Altered Mitochondrial Superoxide Production in Skeletal Muscle of an ALS Mouse Model during the Disease Progression

Abstract

Amyotrophic lateral sclerosis (ALS) is a fatal neuromuscular disease that involves severe skeletal muscle atrophy. Mitochondria are critically affected in ALS muscle. To better understand the role of mitochondria in ALS onset and progression, we generated a double transgenic (dTG) mouse model overexpressing an ALS mutant (SOD1G93A) and a mitochondrial superoxide biosensor (mt-cpYFP) that reports dynamic production of superoxide inside mitochondria termed as (Wang 2008; Fang 2011). We found that flash signal in muscle changed significantly during the disease progression.

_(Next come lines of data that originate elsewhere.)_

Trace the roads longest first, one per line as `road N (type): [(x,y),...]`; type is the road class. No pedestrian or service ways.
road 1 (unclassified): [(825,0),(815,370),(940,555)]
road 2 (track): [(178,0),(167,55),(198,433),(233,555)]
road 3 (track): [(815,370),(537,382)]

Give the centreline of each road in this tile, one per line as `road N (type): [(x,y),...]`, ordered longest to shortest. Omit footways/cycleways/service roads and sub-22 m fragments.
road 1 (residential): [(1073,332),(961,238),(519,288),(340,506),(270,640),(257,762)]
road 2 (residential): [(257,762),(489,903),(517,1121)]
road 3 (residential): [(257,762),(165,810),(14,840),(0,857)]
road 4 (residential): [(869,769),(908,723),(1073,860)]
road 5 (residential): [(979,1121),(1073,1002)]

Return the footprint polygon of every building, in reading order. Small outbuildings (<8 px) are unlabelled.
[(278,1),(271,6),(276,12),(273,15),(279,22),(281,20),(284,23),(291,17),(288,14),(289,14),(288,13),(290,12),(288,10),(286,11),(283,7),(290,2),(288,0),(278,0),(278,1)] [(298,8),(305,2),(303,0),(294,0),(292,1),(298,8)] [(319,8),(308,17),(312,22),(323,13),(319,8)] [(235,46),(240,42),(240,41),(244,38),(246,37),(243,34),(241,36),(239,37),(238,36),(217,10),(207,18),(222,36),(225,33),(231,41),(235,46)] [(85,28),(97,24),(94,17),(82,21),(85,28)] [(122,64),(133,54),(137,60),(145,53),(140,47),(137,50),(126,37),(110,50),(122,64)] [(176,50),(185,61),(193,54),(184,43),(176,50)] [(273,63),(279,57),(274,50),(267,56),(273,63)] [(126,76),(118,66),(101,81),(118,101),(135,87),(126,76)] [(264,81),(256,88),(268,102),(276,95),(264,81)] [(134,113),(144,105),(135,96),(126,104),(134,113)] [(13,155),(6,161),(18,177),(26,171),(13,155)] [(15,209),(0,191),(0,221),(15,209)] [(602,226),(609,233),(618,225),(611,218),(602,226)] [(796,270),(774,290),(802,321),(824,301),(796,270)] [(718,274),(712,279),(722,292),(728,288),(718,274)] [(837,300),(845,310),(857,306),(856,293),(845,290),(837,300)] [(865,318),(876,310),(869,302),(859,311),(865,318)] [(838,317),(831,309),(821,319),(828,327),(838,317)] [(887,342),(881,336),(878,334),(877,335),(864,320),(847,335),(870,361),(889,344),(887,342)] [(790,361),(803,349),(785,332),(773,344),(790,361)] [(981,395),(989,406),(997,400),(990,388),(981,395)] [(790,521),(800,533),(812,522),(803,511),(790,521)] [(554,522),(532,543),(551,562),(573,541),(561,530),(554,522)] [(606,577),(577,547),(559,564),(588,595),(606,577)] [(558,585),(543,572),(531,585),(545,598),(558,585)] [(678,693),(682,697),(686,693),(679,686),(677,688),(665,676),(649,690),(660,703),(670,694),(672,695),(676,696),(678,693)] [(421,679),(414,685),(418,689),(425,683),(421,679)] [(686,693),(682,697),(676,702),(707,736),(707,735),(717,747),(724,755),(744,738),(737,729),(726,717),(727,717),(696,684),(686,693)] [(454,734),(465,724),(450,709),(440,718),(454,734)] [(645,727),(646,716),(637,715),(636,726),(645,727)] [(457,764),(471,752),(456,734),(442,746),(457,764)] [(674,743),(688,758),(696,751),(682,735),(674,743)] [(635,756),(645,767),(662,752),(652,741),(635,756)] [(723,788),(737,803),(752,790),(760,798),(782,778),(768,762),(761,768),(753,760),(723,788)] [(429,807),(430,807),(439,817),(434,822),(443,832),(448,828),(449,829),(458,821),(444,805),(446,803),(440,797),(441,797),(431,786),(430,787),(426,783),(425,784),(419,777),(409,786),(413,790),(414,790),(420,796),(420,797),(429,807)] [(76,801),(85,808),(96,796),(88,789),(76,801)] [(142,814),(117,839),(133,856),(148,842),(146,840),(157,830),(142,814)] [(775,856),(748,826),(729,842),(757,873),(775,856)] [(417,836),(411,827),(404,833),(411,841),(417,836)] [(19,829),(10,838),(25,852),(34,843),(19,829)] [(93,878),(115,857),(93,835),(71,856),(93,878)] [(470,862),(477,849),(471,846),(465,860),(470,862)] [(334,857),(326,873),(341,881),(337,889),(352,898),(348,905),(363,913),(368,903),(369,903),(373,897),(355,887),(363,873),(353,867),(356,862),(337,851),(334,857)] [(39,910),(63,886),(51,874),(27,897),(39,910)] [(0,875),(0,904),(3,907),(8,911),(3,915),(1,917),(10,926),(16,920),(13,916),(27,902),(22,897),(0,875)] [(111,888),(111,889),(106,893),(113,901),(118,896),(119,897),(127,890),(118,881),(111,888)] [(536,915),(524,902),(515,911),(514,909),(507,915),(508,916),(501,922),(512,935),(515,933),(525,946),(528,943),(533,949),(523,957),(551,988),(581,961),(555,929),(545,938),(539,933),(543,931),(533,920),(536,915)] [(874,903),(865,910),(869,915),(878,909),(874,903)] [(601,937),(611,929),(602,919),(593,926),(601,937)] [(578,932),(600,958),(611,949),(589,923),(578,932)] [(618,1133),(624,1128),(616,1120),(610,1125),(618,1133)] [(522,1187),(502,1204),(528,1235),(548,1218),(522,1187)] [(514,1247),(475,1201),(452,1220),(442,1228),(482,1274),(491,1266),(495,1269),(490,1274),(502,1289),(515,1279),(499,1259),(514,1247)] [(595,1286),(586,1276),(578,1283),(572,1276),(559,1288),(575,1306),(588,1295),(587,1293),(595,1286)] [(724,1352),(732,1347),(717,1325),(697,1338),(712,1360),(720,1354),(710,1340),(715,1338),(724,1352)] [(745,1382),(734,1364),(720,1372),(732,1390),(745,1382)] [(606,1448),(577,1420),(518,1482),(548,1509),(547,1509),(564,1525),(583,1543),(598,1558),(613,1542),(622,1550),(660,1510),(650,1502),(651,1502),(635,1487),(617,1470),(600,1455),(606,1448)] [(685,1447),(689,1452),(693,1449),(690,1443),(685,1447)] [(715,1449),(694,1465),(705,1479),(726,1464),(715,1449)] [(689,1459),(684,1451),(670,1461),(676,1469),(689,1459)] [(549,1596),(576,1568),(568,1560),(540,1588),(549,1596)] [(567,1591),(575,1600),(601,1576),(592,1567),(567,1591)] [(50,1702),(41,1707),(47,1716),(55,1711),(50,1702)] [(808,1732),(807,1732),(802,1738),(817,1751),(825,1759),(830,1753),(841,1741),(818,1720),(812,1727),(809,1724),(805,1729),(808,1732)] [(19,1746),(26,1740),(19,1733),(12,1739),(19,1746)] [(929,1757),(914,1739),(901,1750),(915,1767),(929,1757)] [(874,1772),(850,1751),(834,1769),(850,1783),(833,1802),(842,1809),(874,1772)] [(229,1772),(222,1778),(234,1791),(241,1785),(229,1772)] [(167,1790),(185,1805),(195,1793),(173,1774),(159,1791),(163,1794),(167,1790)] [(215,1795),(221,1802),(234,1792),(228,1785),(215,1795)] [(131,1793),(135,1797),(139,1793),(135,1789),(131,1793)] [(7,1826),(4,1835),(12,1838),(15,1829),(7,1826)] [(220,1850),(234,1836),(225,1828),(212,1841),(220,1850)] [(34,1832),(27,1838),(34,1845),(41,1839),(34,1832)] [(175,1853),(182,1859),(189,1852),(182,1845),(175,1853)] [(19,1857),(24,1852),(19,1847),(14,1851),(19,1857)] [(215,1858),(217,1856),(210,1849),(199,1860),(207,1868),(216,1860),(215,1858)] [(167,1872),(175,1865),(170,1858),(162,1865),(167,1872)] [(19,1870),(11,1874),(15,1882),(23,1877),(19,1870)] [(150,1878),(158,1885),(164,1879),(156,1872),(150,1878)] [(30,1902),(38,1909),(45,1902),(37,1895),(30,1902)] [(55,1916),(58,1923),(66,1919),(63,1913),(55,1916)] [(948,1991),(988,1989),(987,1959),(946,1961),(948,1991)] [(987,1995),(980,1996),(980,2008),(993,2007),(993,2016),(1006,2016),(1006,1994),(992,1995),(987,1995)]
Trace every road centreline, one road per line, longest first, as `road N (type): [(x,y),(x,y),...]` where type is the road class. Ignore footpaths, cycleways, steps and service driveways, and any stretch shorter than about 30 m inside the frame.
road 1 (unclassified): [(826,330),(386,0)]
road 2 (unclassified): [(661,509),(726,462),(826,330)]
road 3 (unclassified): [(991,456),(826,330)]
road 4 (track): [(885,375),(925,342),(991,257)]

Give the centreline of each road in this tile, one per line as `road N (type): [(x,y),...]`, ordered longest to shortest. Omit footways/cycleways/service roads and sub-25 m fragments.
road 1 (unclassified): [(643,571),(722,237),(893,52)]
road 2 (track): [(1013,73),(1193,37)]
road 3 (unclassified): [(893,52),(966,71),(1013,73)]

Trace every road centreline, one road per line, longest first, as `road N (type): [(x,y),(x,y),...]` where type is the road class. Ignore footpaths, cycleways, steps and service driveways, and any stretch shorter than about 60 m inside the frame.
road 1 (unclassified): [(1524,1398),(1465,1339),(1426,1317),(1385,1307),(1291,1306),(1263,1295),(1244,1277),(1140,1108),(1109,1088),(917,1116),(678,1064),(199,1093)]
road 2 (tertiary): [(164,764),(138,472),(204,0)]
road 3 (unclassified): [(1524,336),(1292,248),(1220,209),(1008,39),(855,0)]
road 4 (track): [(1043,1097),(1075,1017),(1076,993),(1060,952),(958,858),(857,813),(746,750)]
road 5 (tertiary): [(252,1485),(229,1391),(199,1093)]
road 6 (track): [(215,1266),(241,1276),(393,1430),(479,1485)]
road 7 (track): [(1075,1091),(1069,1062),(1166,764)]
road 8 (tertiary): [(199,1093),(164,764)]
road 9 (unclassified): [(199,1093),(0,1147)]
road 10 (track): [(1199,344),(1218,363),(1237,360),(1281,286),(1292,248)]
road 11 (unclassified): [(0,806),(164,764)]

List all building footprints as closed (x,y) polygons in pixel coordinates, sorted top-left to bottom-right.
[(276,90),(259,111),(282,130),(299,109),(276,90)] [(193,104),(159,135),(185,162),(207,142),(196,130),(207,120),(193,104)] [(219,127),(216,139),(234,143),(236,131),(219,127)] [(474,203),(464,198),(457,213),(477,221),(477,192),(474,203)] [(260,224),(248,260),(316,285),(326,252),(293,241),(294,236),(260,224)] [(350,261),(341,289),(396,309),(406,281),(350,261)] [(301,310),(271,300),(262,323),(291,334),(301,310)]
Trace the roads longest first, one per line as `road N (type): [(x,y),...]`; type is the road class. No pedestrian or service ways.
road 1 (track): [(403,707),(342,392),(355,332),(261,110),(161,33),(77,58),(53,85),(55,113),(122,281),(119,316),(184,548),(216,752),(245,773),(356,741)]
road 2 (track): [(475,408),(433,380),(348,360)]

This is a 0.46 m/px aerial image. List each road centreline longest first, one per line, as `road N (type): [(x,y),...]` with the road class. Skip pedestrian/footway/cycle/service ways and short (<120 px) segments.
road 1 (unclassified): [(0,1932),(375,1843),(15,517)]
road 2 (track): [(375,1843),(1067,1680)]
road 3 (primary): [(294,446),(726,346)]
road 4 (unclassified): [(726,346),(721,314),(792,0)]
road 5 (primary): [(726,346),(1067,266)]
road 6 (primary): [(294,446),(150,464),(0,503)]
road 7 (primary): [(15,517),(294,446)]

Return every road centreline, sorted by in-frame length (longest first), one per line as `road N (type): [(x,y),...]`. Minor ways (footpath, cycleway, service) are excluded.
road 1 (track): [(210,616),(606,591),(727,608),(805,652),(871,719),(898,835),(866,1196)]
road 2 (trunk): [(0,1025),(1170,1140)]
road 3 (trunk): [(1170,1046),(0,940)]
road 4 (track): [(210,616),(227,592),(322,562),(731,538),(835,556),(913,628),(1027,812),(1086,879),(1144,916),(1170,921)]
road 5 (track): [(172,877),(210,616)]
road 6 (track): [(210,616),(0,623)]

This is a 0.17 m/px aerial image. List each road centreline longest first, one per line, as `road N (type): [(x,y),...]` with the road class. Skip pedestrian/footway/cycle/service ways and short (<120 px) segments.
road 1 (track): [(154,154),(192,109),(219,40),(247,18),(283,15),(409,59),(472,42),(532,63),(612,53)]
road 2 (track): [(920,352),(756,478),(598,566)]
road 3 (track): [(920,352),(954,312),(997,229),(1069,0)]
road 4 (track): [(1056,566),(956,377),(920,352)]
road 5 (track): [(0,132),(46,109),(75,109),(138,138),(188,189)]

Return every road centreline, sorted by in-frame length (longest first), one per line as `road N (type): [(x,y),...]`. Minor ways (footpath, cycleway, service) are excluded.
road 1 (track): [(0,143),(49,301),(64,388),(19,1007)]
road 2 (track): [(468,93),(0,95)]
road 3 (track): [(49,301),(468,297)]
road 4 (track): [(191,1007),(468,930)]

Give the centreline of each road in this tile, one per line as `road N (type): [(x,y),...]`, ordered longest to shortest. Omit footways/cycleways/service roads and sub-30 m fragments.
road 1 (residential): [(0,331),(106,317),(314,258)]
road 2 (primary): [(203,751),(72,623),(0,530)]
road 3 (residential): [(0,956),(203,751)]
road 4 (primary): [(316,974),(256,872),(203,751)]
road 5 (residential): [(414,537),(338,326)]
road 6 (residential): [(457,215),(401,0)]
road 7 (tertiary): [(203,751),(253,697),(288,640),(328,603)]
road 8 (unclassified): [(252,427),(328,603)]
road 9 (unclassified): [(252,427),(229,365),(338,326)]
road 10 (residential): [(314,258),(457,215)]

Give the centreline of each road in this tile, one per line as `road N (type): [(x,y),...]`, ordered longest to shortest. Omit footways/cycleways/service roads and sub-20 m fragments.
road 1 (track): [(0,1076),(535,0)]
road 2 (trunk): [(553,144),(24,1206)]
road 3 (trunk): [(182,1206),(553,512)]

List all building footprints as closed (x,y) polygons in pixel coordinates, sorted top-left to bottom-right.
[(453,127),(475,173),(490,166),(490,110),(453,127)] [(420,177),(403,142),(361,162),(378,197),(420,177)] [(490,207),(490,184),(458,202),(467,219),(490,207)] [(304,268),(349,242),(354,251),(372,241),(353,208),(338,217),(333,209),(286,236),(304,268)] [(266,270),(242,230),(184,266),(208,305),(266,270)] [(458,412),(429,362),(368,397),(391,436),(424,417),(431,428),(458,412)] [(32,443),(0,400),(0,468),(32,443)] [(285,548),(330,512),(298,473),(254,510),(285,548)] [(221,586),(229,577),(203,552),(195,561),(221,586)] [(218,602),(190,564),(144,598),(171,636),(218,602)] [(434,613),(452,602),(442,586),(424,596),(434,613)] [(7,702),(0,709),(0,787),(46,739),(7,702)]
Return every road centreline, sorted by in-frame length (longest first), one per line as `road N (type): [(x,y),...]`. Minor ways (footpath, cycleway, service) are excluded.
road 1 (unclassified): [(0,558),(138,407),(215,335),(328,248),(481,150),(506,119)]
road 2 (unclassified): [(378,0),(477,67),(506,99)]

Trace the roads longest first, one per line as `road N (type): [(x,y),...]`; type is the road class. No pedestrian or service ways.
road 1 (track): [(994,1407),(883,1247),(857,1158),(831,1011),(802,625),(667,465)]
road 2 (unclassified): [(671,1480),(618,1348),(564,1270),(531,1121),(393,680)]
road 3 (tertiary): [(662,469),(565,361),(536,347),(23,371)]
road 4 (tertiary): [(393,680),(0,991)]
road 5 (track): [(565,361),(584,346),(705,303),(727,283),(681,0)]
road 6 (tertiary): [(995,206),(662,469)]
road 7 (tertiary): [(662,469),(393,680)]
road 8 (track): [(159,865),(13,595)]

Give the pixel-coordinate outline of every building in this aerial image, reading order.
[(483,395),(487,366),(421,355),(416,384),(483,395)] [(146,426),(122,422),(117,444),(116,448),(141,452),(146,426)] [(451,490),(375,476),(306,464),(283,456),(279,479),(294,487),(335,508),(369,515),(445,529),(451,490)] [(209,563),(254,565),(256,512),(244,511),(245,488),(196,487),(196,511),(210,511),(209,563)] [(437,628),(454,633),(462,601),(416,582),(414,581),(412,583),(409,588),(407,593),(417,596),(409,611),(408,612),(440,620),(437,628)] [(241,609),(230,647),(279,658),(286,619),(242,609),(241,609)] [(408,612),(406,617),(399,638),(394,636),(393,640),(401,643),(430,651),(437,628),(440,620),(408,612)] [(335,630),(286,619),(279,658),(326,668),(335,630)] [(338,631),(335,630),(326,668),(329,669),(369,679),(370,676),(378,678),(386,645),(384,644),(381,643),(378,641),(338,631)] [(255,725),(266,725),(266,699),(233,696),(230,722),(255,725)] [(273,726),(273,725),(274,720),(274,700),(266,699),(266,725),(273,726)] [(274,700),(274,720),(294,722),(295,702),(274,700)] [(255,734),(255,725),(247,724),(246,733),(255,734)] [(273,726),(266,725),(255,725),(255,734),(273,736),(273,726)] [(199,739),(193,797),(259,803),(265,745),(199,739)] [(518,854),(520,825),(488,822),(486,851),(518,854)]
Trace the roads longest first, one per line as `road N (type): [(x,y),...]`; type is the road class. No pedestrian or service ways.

Before disease onset, 2-month old dTG mice (ALS) showed an increase in mitochondrial superoxide production, which was manifested by a marked increase in the ratio of flashing area to cell area (ALS: 2.3±0.29, n=80, 5 mice; WT: 1.2±0.18, n=74, 4 mice; P=0.008), while there was no significant change in the kinetic parameters of the flash signal at this stage. At end stage (ESALS, 4.5-month old, n=36, 4 mice), there was a drastic decrease in mitochondrial superoxide production characterized by a decrease in the ratio of flashing area to cell area compared to WT (0.69±0.11, P<0.05). Remarkably, the kinetic parameters of the flash signal were significantly slower in ESALS dGT mice. Compared to WT and early stage ALS, there is an increase in the rising time (RT) (WT:15.82±1.38, ALS:14.63±1.2 vs ESALS:23.62±2.97, P=0.008 and 0.001), the half decay time (T50) (WT:9.81±1.13, ALS:11.93±1.43 vs ESALS:20.56±3.65, P<0.001 and 0.013), and the full duration at half maximum (FDHM) (WT:16.76±1.72, ALS:18.28±2.07 vs ESALS:33.37±5.33, P<0.001 and 0.003). Our data demonstrate drastic changes in muscle mitochondrial metabolic function in the course of ALS. Ongoing studies aim to explore the cause and the role of this abnormal mitochondrial function at different ALS stages. Supported by MDA and NIAMS/NIH.